To nie oznacza gwałtownego końca relacji, choćby z tego powodu, że Marek Maślanka łącznie, osobiście i przez swoją spółkę MDM oraz przez spółki pośrednie jest akcjonariuszem w Manufakturze, ma ok 18 proc. udziałów. Nie są jeszcze pewne losy firmy Kraftowe Alkohole, spółki powołanej przez Maślankę do współpracy z Grupą MPWiW, która dziś jest zatowarowana alkoholami z markami Manufaktury i zaangażowana w różne inwestycje typu linia do dezalkoholizacji. Nie są jednak udziałowcem w MPWiW.
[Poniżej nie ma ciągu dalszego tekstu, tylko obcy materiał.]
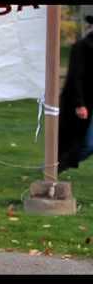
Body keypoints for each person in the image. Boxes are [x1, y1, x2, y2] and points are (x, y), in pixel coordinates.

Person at [58, 15, 93, 173]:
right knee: (86, 144)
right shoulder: (82, 47)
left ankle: (59, 165)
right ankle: (57, 167)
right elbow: (75, 76)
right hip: (82, 103)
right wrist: (79, 103)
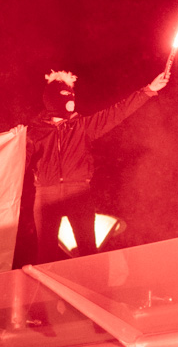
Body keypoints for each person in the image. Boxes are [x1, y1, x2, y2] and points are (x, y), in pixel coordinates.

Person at [26, 69, 169, 263]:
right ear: (51, 99)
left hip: (78, 192)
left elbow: (117, 113)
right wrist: (15, 141)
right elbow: (17, 162)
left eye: (71, 95)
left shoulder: (82, 126)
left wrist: (148, 90)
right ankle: (47, 292)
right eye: (64, 95)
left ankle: (89, 290)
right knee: (46, 256)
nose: (70, 99)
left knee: (88, 253)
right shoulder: (35, 132)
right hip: (46, 195)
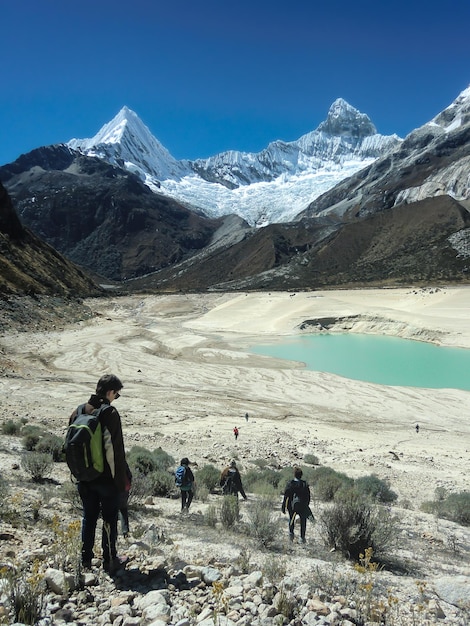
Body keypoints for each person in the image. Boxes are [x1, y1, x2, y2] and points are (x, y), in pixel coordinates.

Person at [69, 374, 129, 574]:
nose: (115, 398)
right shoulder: (109, 413)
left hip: (84, 477)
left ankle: (85, 559)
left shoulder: (78, 411)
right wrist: (120, 481)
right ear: (110, 392)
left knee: (89, 517)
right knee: (110, 518)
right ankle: (110, 559)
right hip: (105, 480)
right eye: (116, 395)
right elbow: (114, 452)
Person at [282, 467, 312, 544]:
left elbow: (286, 496)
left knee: (291, 520)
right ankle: (302, 538)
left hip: (292, 506)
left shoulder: (290, 483)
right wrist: (306, 506)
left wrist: (283, 506)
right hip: (302, 506)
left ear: (294, 474)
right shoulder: (304, 484)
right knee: (303, 521)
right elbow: (308, 497)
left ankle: (291, 537)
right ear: (301, 475)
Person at [118, 463, 132, 538]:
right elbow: (129, 475)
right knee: (123, 509)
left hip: (113, 489)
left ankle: (112, 533)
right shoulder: (122, 462)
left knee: (112, 511)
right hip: (124, 489)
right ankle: (125, 531)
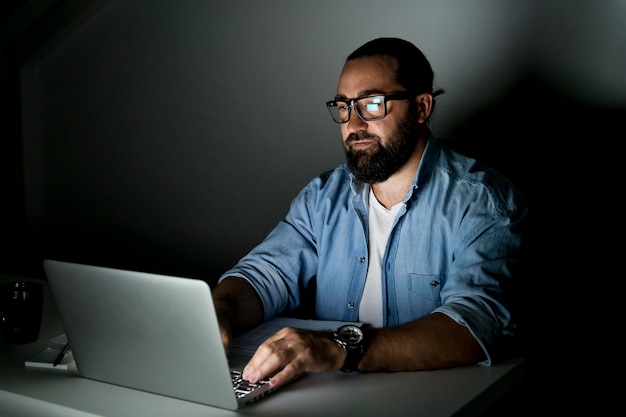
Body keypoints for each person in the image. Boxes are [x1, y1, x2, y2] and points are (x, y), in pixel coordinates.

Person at [212, 37, 530, 387]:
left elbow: (474, 322)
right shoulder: (323, 197)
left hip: (436, 400)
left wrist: (341, 348)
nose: (354, 124)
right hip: (334, 398)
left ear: (421, 108)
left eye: (372, 104)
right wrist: (220, 311)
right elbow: (262, 276)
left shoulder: (485, 203)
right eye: (344, 107)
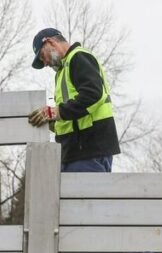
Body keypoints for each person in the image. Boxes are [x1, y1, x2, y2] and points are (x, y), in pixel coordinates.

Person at [28, 27, 121, 173]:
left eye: (42, 56)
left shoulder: (78, 57)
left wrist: (55, 113)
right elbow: (72, 113)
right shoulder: (62, 71)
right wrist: (55, 123)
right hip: (76, 152)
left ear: (50, 42)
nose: (45, 63)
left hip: (88, 150)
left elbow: (93, 94)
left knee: (85, 195)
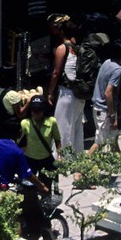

Decyzja Maślanki oznacza, że nie widzi dalszego sensu finansowania projektów Palikota, które w jego oczach straciły na wiarygodności. Od dłiuższego czasu biznesmen konsultował się z prawnikami, miał też różne pomysły na wyprowadzenie holdingu, a przynajmniej jego części, z kryzysu, jednak wygląda na to, że się poddał. Próbował ratować biznes Palikota co najmniej od połowy 2023 r., gdy opublikował próbę analizy finansowej holdingu, to wtedy pojawiły się m.in. informacje, że Manufaktura pożyczyła pieniądze na 240 proc. rocznie od jednej z firm pożyczkowych.
Ocenę kondycję holdingu alkoholowego, którego liczbę spółek trudno jednoznacznie podać, kilkanaście lub nawet kilkadziesiąt, utrudnia brak dostępu do informacji finansowych. Skarżą się na to zarówno inwestorzy, z którymi rozmawiała redakcja, jak i drobni wierzyciele.